■ What the task asks: If a line of the records contains the word "plantuml", list it.

■ Source material:
——————

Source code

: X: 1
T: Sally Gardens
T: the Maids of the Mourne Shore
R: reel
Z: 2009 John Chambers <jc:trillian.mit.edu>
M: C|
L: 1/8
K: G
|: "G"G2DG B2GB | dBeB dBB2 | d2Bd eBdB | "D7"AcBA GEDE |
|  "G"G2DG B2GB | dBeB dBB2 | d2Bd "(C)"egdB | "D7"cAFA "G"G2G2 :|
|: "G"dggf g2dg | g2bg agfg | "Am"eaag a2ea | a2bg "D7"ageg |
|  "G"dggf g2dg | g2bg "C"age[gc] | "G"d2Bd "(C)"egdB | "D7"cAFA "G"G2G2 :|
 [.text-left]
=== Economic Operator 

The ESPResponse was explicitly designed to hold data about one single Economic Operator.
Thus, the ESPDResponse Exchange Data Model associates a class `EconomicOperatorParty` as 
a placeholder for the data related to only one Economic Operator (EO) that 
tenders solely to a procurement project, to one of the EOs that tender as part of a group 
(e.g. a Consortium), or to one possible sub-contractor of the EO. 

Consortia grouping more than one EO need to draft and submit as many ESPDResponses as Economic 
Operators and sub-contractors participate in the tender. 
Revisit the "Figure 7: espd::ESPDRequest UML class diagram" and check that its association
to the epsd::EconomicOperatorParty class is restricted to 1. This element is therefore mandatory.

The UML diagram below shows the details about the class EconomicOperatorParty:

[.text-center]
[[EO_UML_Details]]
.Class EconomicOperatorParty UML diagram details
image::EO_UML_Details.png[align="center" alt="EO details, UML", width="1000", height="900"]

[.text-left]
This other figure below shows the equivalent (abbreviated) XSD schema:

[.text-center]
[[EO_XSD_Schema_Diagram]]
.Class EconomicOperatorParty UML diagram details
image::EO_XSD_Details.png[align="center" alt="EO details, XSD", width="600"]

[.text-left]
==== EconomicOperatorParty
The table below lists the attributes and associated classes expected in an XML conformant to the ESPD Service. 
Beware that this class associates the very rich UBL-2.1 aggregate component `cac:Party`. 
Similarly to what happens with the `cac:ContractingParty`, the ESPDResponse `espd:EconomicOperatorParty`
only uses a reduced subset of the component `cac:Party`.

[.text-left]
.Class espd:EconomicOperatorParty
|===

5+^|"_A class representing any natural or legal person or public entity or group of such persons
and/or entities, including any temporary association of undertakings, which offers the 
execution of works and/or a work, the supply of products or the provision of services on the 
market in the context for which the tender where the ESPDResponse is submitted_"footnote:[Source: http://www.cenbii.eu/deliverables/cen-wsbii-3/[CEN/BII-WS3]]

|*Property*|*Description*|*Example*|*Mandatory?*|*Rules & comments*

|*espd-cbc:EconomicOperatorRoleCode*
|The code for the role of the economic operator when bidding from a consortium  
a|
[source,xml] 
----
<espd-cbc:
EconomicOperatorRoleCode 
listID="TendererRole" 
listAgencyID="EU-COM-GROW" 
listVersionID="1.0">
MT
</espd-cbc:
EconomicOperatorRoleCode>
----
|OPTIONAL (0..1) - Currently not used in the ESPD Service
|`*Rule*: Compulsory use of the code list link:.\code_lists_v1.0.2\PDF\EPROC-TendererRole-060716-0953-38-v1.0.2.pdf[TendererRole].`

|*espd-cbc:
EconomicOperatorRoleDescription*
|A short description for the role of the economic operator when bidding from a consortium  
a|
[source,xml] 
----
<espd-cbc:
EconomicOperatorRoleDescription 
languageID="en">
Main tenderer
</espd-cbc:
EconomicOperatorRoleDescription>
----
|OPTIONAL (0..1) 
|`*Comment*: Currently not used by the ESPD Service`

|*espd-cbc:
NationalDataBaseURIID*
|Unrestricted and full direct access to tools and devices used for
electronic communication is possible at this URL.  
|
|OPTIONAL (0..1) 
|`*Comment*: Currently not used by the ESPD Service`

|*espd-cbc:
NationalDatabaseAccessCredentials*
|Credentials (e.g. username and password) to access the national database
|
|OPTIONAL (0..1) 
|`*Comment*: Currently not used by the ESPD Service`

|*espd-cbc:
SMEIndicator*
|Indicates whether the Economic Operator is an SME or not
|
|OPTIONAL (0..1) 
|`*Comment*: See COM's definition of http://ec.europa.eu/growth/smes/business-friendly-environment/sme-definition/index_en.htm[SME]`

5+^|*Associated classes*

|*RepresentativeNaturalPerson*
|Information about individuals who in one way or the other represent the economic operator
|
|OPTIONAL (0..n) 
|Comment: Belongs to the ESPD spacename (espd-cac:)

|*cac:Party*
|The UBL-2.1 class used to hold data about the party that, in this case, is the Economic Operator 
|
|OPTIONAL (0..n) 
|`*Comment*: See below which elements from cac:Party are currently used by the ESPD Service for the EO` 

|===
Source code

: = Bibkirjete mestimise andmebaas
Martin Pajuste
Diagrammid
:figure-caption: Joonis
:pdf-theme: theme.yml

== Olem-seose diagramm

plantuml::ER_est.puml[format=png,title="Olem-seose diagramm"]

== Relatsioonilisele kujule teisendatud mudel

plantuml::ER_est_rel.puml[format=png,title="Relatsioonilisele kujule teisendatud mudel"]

——————

■ Exercise response:
plantuml::ER_est.puml[format=png,title="Olem-seose diagramm"]
plantuml::ER_est_rel.puml[format=png,title="Relatsioonilisele kujule teisendatud mudel"]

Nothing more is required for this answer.